Chez le Défenseur des droits, on estime à ce titre que la direction de la SNCF n'est pas forcément directement en cause, son comportement étant, sous d'autres aspects, exemplaire. En 2004, l'entreprise a ainsi été parmi les premiers signataires de la charte de la diversité, un texte qui contraint à mettre en place en interne des actions de sensibilisations contre les discriminations. " Le problème de la SNCF, c'est plutôt qu'elle a un fonctionnement très déconcentré et que la sensibilité en région n'est pas toujours la même qu'à Paris ", décrypte-t-on chez M. Baudis. D'où l'initiative d'une visite de terrain, à Montpellier, le 24 janvier.

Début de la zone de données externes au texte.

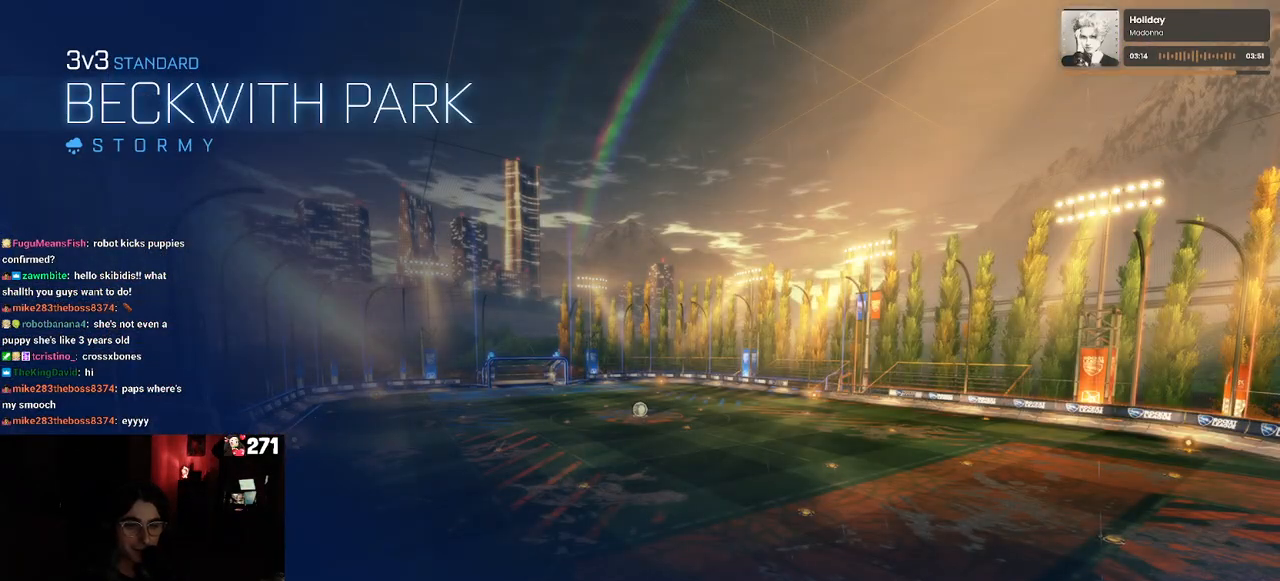
{"buttons": ["CROSS"], "left_stick": "center", "right_stick": "center", "events": [[100, "CROSS", "up"], [217, "CROSS", "down"], [367, "CROSS", "up"], [383, "CROSS", "down"]]}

Au siège de la SNCF, même si on nie les reproches faits par Mediapart, on dit toutefois prendre très à cœur cette affaire. Autant pour des questions d'image qu'à cause de la " sensibilité en interne, chez nos clients, et plus largement dans la société des questions de discriminations ". " Nous sommes une entreprise plus emblématique que d'autre ",estime-t-on. Afin d'attester de sa bonne foi, M. Volant annonce avoir d'ores et déjà pris rendez-vous, fin janvier, avec M. Baudis pour " balayer l'ensemble des procédures internes ". " Nous allons voir s'il n'y a pas eu un manque de vigilance quelque part et comment être plus juste, plus vite et plus fort ", déclare-t-il.
Dans cet esprit, plusieurs mesures devraient être prises dans les prochains mois. Les formations initiales en déontologie des nouveaux agents de la SUGE – soit 2 700 personnes au total – devraient voir leur quota d'heures doublé. Dans le cadre de la formation continue, une nouvelle sensibilisation devrait être " dispensée avant l'été "pour les agents déjà en poste. Tous se verront à cette occasion distribuer une carte professionnelle qui mentionne leurs " droits et devoirs " sur le terrain.